Three transports (Kongō Maru, Tenyō Maru, and Yokohama Maru) were sunk. In addition, the light cruiser Yubari, two destroyers (Asanagi and Yūnagi), the transport Kokai Maru, the minelayer , the seaplane tender , and the auxiliary minesweeper Tama Maru No. 2 were damaged. Tama Maru No. 2 ended up sinking three days later due to damage inflicted by the raid. Two of the transport losses were awarded to the carrier aircraft, while the cargo ship was awarded jointly to the carrier planes and the B-17s. Japanese casualties amounted to 130 killed and 250 wounded.

Of the 104 aircraft that took part, one SBD-2 Dauntless dive bomber of VS-2 was shot down by Japanese anti-aircraft fire, with the loss of both crew members. A further eleven aircraft were damaged.
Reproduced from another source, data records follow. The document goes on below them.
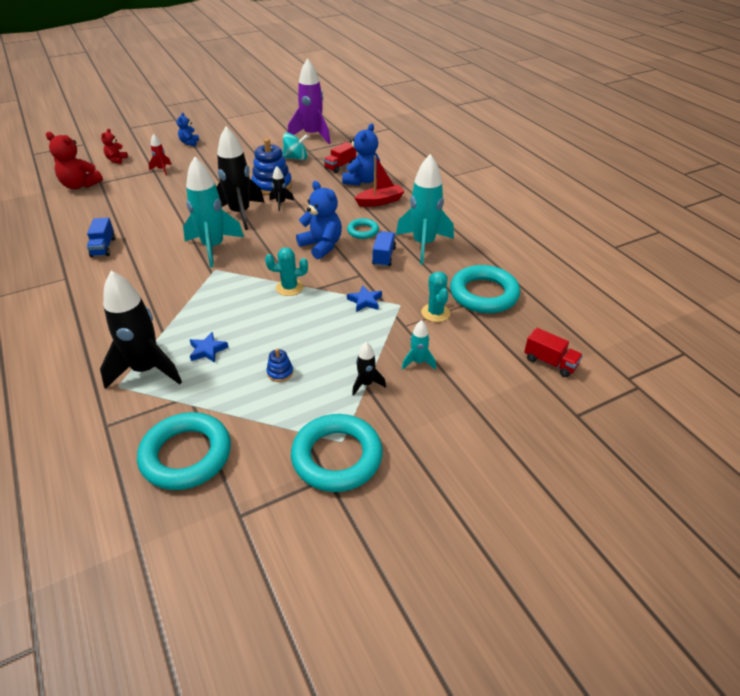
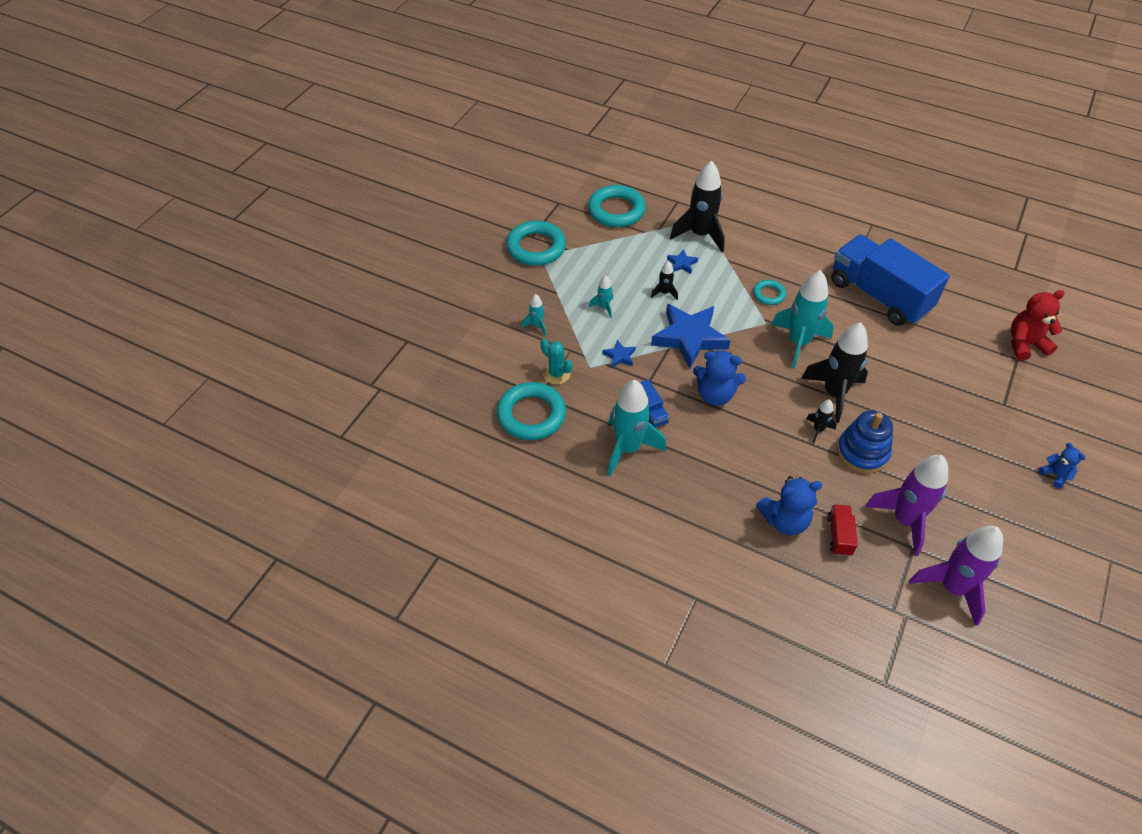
camera: 145 degrees right, 10 degrees up
(103, 247) = (879, 296): blue truck -> blue truck, size x2.47
(116, 160) = (1066, 398): red teddy bear -> none
(162, 170) = (999, 411): red rocket -> none
(280, 372) = (619, 274): blue stacking toy -> none
(289, 287) = (689, 338): turquoise cactus -> blue star
(296, 158) = (904, 520): turquoise spinning top -> purple rocket
(334, 347) = (604, 307): none -> turquoise rocket
(362, 180) = (785, 520): blue teddy bear -> blue teddy bear turned 90 degrees counterclockwise
(363, 231) = (700, 435): turquoise ring -> turquoise ring (768, 294)
(366, 384) = (558, 294): black rocket -> black rocket (664, 293)
(380, 201) = (728, 492): red boat -> none
(550, 362) = (443, 373): red truck -> none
The raid sank or damaged two thirds of the invasion transports employed. Higher casualties among the Japanese Army personnel were only prevented by the fact that most of the transports had been close to shore and could beach themselves. The psychological impact was greater, putting the Japanese on notice that the Americans were willing to place their carriers at risk to oppose their moves in the region. The fear of interdiction by US carrier forces against future operations contributed to the decision by the Japanese to include fleet carriers in their later plan to invade Port Moresby, resulting in the Battle of the Coral Sea.

==Aftermath==
Following the completion of the operation to capture Lae and Salamua, the Japanese began operations to capture Tulagi, in the Solomon Islands, as the next stage in the establishment of a defensive perimeter in the South Pacific. Meanwhile, beginning 18 March, they began to push inland from Salamaua, while around Lae they were confined mainly to the town for several weeks. While Japanese plans to secure Port Moresby were postponed after the Battle of the Coral Sea, they continued operations in the vicinity, and developed an airfield and large base facilities in the Salamaua–Lae area. These facilities later supported their ground operations during the Kokoda Track campaign. Throughout 1942, the Australians largely withdrew from the area towards Wau, but continued guerilla style operations in the area with the establishment of Kanga Force, which conducted observation and small scale raiding around Salamaua and Lae. The Allies later regained control of the Salamaua–Lae area in September 1943 following the conclusion of the Salamaua–Lae campaign.